An overview of dangerous dogs legislation.Jump to full report >>
This Briefing was last updated in August 2016. In May 2018 the Environment, Food and Rural Affairs Committee launched an inquiry on Breed Specific Legislation. The Legislation in the briefing is also relevant to a Petitions Committee debate scheduled for 16 July 2018 (further details of the Petition and Government response are available online).
The Dangerous Dogs Act 1991 was introduced following press reports of dog attacks, focusing mainly on American pit bull terriers. The Act raised concerns for many years because it only covered attacks by dogs that took place in a public places. It did not apply to attacks by dogs on private property, for example someone’s home. In addition, reports of increases in deliberate attacks using dogs raised concerns about the need for further powers that could be applied to dog owners. Further background on the origins of the legislation can be found in Library Paper 98/6 on Dogs.

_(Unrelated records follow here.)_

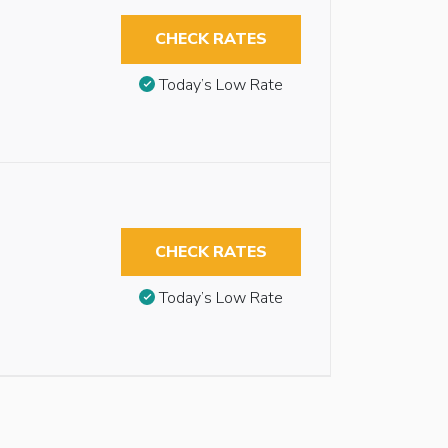
CHECK RATES
Today’s Low Rate
CHECK RATES
Today’s Low Rate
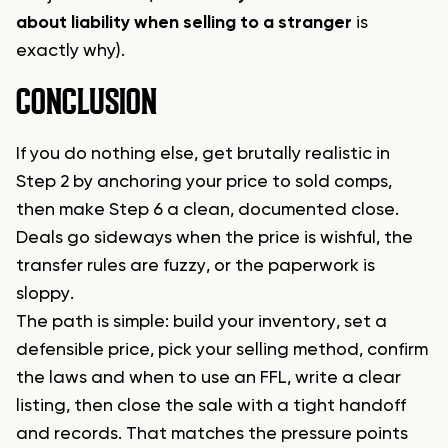
about liability when selling to a stranger
is
exactly why).
CONCLUSION
If you do nothing else, get brutally realistic in
Step 2 by anchoring your price to sold comps,
then make Step 6 a clean, documented close.
Deals go sideways when the price is wishful, the
transfer rules are fuzzy, or the paperwork is
sloppy.
The path is simple: build your inventory, set a
defensible price, pick your selling method, confirm
the laws and when to use an FFL, write a clear
listing, then close the sale with a tight handoff
and records. That matches the pressure points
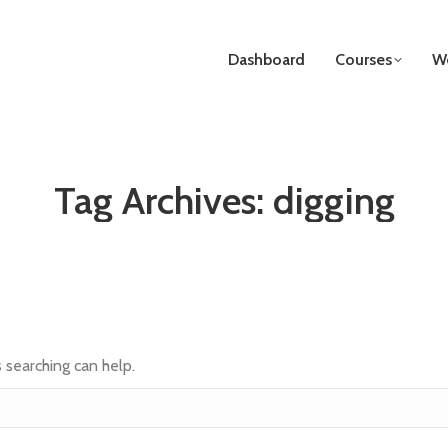
Dashboard
Courses
We
Tag Archives:
digging
s searching can help.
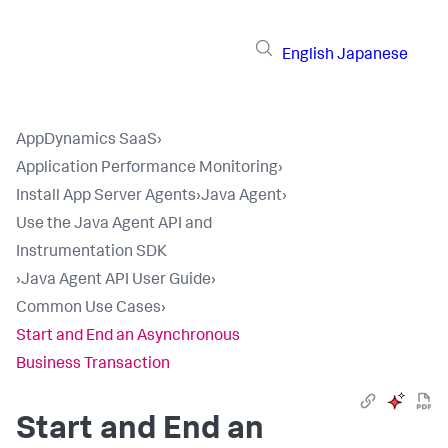
English
Japanese
AppDynamics SaaS
›
Application Performance Monitoring
›
Install App Server Agents
›
Java Agent
›
Use the Java Agent API and
Instrumentation SDK
›
Java Agent API User Guide
›
Common Use Cases
›
Start and End an Asynchronous
Business Transaction
Start and End an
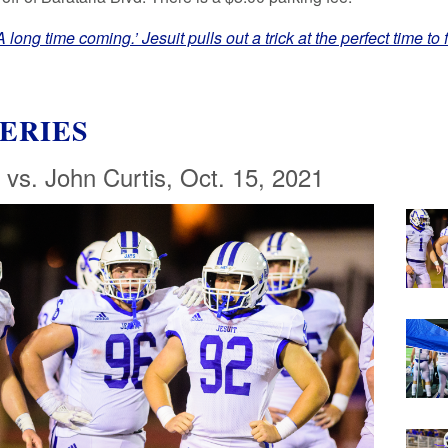
 long time coming.’ Jesuit pulls out a trick at the perfect time to 
ERIES
 vs. John Curtis, Oct. 15, 2021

In 2013 the then Government announced a package of measures to tackle irresponsible dog owners, including the introduction of compulsory microchipping of all dogs from April 2016 and to extend dangerous dogs’ legislation to private property. This became part of the Antisocial Behaviour, Crime and Policing Act 2014, together with increased powers relating to dogs and antisocial behaviour.

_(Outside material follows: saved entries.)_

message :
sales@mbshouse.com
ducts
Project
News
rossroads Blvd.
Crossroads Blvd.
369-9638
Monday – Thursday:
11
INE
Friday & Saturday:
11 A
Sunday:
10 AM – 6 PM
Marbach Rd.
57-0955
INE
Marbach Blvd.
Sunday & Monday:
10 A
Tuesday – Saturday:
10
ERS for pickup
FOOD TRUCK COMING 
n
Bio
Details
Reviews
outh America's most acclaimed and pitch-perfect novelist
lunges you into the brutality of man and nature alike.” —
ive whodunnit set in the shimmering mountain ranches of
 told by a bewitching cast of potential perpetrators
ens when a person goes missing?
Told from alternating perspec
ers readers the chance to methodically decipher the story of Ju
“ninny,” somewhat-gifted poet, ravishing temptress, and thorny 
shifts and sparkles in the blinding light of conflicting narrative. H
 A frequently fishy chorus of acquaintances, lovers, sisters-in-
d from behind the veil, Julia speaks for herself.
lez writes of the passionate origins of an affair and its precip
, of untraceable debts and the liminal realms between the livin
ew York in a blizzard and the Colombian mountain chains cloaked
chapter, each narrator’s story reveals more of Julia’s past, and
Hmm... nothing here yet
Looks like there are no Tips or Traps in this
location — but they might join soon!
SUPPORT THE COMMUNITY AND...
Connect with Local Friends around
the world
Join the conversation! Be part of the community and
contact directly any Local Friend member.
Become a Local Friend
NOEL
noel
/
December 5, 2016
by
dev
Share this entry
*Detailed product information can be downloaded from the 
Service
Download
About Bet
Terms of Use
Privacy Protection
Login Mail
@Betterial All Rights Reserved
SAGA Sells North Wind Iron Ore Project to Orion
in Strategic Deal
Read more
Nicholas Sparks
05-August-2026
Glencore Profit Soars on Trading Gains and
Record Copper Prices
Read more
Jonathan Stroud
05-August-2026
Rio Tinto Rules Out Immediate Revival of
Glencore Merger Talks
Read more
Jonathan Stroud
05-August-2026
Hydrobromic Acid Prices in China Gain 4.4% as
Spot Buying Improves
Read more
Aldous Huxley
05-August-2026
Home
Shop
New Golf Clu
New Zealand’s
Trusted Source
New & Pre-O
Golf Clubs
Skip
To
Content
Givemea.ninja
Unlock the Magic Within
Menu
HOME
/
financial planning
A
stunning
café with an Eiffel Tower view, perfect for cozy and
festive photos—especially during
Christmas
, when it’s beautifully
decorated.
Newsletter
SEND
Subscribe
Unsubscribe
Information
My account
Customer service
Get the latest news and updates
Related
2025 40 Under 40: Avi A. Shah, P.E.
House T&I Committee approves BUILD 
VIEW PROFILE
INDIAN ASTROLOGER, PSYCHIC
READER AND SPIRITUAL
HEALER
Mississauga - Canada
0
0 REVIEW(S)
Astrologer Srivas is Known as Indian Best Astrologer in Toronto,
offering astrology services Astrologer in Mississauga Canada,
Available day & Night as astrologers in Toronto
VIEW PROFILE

There is also legislation in Scotland, the Control of Dogs (Scotland) Act 2010, which requires all owners to keep control of their dogs in private and public places, regardless of their breed. Dog microchipping has been compulsory in Northern Ireland since 2011 and in Wales since March 2015.
More recently there have been calls for changes to the Dangerous Dogs Act 1991, specifically to remove the ban on certain breeds (the breed-specific legislation). Those that oppose the law criticise it for requiring the destruction of safe dogs while failing to tackle the number of dog bite incidents.
The Government has rejected these calls.